• Your objective
Gather from the material every line that contains the string "calling".

• Dataset
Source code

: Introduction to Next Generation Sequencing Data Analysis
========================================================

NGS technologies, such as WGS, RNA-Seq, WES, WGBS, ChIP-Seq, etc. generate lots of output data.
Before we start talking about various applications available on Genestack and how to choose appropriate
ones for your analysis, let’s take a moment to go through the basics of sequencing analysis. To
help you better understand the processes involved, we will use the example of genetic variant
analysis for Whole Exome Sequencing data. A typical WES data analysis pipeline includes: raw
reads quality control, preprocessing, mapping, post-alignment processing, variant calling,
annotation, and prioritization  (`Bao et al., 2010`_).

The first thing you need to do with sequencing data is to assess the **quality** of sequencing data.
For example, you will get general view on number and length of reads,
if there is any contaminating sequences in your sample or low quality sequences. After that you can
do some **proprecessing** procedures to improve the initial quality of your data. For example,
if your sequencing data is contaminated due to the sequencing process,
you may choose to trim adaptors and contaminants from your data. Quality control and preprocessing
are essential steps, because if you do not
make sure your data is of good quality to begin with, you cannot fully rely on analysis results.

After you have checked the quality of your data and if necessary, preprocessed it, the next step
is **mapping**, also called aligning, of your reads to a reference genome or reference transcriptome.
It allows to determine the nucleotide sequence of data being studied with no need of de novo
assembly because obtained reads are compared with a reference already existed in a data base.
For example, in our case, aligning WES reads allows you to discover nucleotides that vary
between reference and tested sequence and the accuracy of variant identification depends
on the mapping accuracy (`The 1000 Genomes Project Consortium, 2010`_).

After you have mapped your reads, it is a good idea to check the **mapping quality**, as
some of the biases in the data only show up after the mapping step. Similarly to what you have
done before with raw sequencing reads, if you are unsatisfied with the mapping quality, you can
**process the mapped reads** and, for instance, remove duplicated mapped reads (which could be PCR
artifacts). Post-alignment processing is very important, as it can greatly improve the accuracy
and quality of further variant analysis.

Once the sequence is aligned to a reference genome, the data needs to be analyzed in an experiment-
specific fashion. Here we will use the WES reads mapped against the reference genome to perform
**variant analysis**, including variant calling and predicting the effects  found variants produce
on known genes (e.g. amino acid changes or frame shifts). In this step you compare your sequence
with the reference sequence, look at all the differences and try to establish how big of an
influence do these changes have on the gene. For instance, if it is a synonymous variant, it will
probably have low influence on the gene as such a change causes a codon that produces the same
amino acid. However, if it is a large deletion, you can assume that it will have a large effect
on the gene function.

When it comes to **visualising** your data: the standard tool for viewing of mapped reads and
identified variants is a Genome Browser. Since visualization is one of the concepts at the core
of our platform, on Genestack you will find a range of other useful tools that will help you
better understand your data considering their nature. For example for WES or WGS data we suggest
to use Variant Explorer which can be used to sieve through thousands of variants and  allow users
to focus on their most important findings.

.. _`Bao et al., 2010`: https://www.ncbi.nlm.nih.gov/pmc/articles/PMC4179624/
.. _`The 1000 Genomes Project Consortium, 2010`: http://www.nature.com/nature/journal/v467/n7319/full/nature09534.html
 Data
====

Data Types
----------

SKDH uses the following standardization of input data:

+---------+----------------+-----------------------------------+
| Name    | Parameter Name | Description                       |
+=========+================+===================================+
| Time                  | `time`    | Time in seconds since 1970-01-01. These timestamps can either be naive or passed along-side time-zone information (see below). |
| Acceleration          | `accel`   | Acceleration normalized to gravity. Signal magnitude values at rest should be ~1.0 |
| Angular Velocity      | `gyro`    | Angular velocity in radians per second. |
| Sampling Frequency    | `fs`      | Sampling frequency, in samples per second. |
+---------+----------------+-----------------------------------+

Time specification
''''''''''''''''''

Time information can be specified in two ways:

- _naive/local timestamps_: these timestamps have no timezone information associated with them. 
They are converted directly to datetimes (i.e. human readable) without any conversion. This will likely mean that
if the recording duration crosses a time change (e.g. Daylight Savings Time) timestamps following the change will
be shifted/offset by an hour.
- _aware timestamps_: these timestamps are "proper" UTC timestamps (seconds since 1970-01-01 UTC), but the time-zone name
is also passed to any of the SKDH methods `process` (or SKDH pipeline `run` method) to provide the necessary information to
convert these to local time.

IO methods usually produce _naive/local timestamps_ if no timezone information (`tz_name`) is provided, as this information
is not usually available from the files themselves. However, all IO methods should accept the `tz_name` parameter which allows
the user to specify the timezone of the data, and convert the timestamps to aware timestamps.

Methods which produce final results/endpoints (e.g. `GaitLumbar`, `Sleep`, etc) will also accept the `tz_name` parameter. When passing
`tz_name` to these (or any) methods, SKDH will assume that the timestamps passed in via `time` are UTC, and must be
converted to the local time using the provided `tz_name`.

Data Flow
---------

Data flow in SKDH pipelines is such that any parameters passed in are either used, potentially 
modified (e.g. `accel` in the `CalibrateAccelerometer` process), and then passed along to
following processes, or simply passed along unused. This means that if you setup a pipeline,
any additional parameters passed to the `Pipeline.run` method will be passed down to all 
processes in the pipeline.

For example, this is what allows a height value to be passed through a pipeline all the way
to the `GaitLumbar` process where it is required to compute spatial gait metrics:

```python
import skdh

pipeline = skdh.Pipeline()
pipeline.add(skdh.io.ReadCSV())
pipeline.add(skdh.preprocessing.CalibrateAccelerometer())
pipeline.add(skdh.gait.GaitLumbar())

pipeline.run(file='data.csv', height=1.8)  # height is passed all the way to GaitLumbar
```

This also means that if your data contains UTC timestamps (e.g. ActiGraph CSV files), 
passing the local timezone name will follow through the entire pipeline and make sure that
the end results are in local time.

• Solution to this exercise
reads quality control, preprocessing, mapping, post-alignment processing, variant calling,
**variant analysis**, including variant calling and predicting the effects  found variants produce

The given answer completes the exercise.